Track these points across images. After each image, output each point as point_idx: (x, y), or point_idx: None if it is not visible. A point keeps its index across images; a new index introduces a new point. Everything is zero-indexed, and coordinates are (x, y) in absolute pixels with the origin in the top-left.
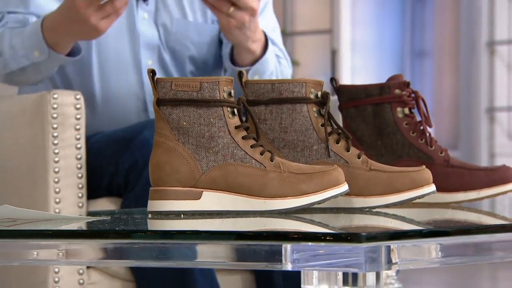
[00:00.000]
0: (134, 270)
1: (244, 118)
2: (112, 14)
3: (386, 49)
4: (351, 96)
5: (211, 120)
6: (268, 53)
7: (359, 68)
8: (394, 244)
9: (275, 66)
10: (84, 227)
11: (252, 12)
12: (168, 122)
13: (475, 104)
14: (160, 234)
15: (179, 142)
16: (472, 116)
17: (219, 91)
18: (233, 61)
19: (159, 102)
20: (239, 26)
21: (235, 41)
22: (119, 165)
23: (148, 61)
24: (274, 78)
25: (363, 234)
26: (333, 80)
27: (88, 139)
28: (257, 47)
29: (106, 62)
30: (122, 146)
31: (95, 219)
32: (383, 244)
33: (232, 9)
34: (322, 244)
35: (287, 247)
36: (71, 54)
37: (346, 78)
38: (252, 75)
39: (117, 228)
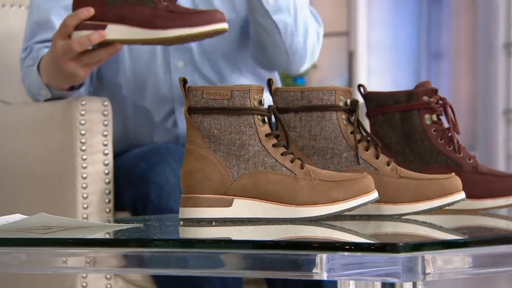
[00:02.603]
0: (158, 283)
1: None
2: (91, 63)
3: (402, 51)
4: (378, 103)
5: (242, 128)
6: None
7: (375, 70)
8: (432, 255)
9: (308, 17)
10: (114, 235)
11: None
12: (199, 130)
13: (492, 106)
14: (182, 242)
15: (210, 150)
16: (489, 118)
17: (249, 99)
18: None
19: (191, 110)
20: None
21: None
22: (125, 196)
23: (179, 63)
24: (299, 20)
25: (401, 244)
26: (360, 86)
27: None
28: None
29: (138, 63)
30: (124, 178)
31: (129, 226)
32: (421, 254)
33: None
34: (359, 254)
35: (323, 256)
36: (75, 87)
37: (362, 80)
38: (274, 11)
39: (154, 237)
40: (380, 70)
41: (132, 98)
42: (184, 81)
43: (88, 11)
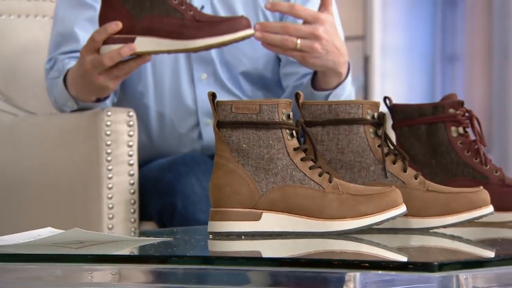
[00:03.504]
0: None
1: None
2: (121, 75)
3: (417, 53)
4: (404, 115)
5: (270, 142)
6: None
7: (390, 73)
8: (466, 274)
9: (350, 86)
10: (146, 251)
11: (318, 38)
12: (228, 144)
13: (507, 109)
14: (211, 259)
15: (239, 164)
16: (505, 121)
17: (278, 113)
18: (314, 84)
19: (220, 125)
20: (316, 55)
21: (322, 70)
22: (151, 206)
23: (203, 75)
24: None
25: (436, 263)
26: (386, 99)
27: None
28: (344, 70)
29: (161, 74)
30: (151, 188)
31: (159, 240)
32: (456, 273)
33: (298, 42)
34: (393, 273)
35: (356, 274)
36: (101, 98)
37: (377, 83)
38: (330, 98)
39: (186, 253)
40: (394, 73)
41: (156, 109)
42: (213, 96)
43: (116, 25)
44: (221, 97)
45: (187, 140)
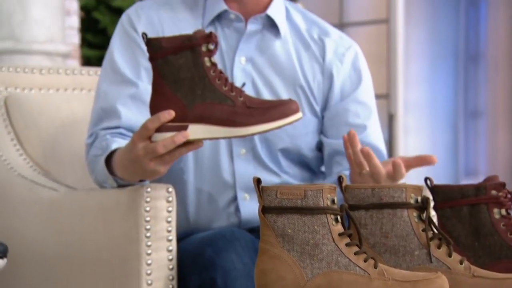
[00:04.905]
0: None
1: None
2: (172, 161)
3: (440, 109)
4: (446, 196)
5: (315, 227)
6: None
7: (413, 129)
8: None
9: None
10: None
11: (378, 180)
12: (273, 229)
13: None
14: None
15: (284, 249)
16: None
17: (322, 198)
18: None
19: (265, 210)
20: (368, 181)
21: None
22: (191, 281)
23: (242, 150)
24: None
25: None
26: (427, 179)
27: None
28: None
29: (201, 151)
30: (190, 263)
31: None
32: None
33: (365, 171)
34: None
35: None
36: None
37: (401, 139)
38: None
39: None
40: (418, 129)
41: (194, 184)
42: (258, 181)
43: (169, 114)
44: (258, 173)
45: (224, 214)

--------------------------------

■ **Exercise instructions**: Repeat every line of the data above exactly, but drop the pictures.

■ **Response box**:
Track these points across images. After each image, output each point as point_idx: (x, y), or point_idx: None if it is not visible. A point keeps its index across images; a new index introduces a new point. Everything is zero-indexed, and coordinates are (x, y) in absolute pixels with the origin in the top-left.
[00:00.000]
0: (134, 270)
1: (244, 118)
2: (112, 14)
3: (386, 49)
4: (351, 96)
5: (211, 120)
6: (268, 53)
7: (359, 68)
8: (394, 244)
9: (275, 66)
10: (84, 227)
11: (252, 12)
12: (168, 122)
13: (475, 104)
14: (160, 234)
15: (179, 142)
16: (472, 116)
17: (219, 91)
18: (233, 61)
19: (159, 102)
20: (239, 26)
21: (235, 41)
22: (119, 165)
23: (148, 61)
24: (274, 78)
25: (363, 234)
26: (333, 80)
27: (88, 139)
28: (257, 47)
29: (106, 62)
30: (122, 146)
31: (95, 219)
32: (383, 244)
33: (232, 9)
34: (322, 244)
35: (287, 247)
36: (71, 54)
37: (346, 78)
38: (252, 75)
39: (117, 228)
[00:02.603]
0: (158, 283)
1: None
2: (91, 63)
3: (402, 51)
4: (378, 103)
5: (242, 128)
6: None
7: (375, 70)
8: (432, 255)
9: (308, 17)
10: (114, 235)
11: None
12: (199, 130)
13: (492, 106)
14: (182, 242)
15: (210, 150)
16: (489, 118)
17: (249, 99)
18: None
19: (191, 110)
20: None
21: None
22: (125, 196)
23: (179, 63)
24: (299, 20)
25: (401, 244)
26: (360, 86)
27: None
28: None
29: (138, 63)
30: (124, 178)
31: (129, 226)
32: (421, 254)
33: None
34: (359, 254)
35: (323, 256)
36: (75, 87)
37: (362, 80)
38: (274, 11)
39: (154, 237)
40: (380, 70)
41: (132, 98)
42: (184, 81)
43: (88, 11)
[00:03.504]
0: None
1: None
2: (121, 75)
3: (417, 53)
4: (404, 115)
5: (270, 142)
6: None
7: (390, 73)
8: (466, 274)
9: (350, 86)
10: (146, 251)
11: (318, 38)
12: (228, 144)
13: (507, 109)
14: (211, 259)
15: (239, 164)
16: (505, 121)
17: (278, 113)
18: (314, 84)
19: (220, 125)
20: (316, 55)
21: (322, 70)
22: (151, 206)
23: (203, 75)
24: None
25: (436, 263)
26: (386, 99)
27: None
28: (344, 70)
29: (161, 74)
30: (151, 188)
31: (159, 240)
32: (456, 273)
33: (298, 42)
34: (393, 273)
35: (356, 274)
36: (101, 98)
37: (377, 83)
38: (330, 98)
39: (186, 253)
40: (394, 73)
41: (156, 109)
42: (213, 96)
43: (116, 25)
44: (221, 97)
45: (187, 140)
[00:04.905]
0: None
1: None
2: (172, 161)
3: (440, 109)
4: (446, 196)
5: (315, 227)
6: None
7: (413, 129)
8: None
9: None
10: None
11: (378, 180)
12: (273, 229)
13: None
14: None
15: (284, 249)
16: None
17: (322, 198)
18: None
19: (265, 210)
20: (368, 181)
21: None
22: (191, 281)
23: (242, 150)
24: None
25: None
26: (427, 179)
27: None
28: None
29: (201, 151)
30: (190, 263)
31: None
32: None
33: (365, 171)
34: None
35: None
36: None
37: (401, 139)
38: None
39: None
40: (418, 129)
41: (194, 184)
42: (258, 181)
43: (169, 114)
44: (258, 173)
45: (224, 214)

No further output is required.